Como era verde o meu jardim e azul o meu céu e branco o meu pensamento. Fui sendo moldado e escrito pela ordem das coisas e pelos sonhos e intenções dos que me cercam e que impõem responsabilidades. Essa relutância que insisto em manter e empregar como algo mundano e essencial é a parte sincera e intragável da minha personalidade.

Os risos e os tapinhas nas costas formaram muito menos o meu caráter do que as noites de dor e de vergonha que passei no escuro com as mãos divididas entre tapar os olhos ou fechar os ouvidos.

A sabedoria proverbial não sabe o que a espera e eu não quero mais encontrar a verdade que me embarga os passos e me tolhe os prazeres dessa vida intransigente.
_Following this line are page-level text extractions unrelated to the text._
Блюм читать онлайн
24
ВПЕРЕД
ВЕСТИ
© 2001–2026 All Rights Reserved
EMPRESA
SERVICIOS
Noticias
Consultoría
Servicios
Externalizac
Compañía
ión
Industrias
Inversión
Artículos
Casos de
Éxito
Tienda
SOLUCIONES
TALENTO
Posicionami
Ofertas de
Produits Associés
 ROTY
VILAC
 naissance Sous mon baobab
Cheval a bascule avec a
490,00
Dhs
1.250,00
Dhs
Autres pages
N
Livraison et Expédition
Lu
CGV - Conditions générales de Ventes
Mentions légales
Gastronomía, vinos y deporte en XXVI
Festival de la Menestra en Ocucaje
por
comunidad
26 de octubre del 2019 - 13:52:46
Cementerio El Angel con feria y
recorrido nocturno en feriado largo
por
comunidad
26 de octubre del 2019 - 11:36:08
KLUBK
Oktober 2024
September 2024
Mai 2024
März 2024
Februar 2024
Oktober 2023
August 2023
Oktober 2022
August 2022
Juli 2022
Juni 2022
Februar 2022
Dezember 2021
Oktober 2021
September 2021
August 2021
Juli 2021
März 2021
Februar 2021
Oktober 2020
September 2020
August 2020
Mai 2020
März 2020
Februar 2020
Tento ser o mais verdadeiro a cada dia que passa e luto incessantemente para clarear as muitas sombras que ainda restam de batalhas passadas. Não quero perder as derrotas e nem ficar revivendo as vitórias.

A magnitude de tudo isso é ver com os próprios olhos e o coração alheio que você cria exatamente o que você é. Não assim, sozinho, mas com ajuda impertinente, irresponsável e extremamente prazerosa das relações humanas.

Agora eu sei com quantos pais se faz uma pessoa. Obrigado a todos vocês.